El autor, quien también trabajó como trader de John, conoció al pequeño de los Kennedy en 1974. "La amistad incluía teatro y diversión. John no podía estar sentado correctamente. Fumaba porros. Amaba el blues. Podía comer más que ninguna otra persona, tenía una actitud caballeresca hacia el peligro y debilidad por las mujeres bonitas".
La lucha de John contra lo que significaba ser hijo de su padre, es una constante en su vida, como lo es la influencia de su madre, a quien el autor describe como el paradigma de la perfección. Pero, deja caer algún cotilleo: "John me dijo que después de la muerte de JFK, Jackie se dedicó a beber, pero lo acabó dejando porque se dio cuenta del problema".

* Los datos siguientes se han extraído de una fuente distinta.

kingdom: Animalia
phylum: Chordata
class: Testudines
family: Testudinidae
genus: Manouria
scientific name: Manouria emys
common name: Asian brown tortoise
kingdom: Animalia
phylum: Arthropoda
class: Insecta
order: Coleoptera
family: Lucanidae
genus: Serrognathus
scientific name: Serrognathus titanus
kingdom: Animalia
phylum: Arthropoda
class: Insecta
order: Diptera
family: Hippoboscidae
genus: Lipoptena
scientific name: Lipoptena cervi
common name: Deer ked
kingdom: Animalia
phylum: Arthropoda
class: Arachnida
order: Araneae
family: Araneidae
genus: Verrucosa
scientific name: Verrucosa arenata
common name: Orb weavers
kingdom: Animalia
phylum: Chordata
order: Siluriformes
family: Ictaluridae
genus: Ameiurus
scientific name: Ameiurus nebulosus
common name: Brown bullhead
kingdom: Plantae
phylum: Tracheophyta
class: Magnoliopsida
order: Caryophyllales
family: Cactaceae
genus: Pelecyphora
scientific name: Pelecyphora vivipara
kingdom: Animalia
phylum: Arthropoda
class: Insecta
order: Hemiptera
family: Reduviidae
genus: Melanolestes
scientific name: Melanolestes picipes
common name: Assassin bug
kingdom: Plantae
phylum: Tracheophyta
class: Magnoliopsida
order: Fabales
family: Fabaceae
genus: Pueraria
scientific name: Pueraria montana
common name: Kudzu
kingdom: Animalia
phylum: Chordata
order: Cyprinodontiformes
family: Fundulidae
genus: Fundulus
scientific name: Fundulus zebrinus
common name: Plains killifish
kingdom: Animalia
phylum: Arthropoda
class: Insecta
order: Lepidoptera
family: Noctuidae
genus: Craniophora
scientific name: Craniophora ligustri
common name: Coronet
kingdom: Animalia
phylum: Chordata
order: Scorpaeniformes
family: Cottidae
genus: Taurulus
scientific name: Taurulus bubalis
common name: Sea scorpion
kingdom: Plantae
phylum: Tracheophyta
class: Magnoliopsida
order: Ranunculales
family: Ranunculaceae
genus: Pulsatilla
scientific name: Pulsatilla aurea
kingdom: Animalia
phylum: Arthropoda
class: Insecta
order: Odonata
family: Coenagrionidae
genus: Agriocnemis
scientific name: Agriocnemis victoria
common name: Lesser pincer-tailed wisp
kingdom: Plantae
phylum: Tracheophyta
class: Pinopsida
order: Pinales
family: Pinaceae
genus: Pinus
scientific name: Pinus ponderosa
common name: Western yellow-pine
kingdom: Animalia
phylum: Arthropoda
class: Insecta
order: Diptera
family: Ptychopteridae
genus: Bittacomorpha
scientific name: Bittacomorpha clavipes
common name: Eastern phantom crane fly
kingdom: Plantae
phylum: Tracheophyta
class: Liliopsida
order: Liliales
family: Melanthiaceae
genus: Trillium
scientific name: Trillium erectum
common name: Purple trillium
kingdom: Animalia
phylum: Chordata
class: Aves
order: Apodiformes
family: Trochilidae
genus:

El autor asegura que Jackie Kennedy siempre trató de que John creciera como un niño normal, sin demasiadas atenciones, aunque ella ejerció mucha influencia y tuvo una relación muy cercana con su hijo. Pero no fue exactamente casualidad que John fundara George en 1995, un año después de la muerte de su madre. Ron Galella, el paparazzo que se hizo famoso por perseguir obsesivamente a Jackie, asegura: "Ella quería convertirle en un político, pero John no era un tipo demasiado inteligente y tampoco le interesaba. Lo suyo era la actuación. Su madre debería haberle dejado estudiar teatro. Ahora estaría vivo, probablemente casado con Daryl Hannah. Pero Jackie abortó esa relación".
Tras contraer matrimonio en 1996 se sucedieron los rumores sobre los problemas de adicción a las drogas de su mujer, Carolyne, que nunca soportó el peso del apellido Kennedy. Noonan asegura que ella le alejó de él y de sus otros amigos, aunque no le culpa por ello. "Su vida empezó a cambiar. Sé que él no era feliz con el lote que le había tocado".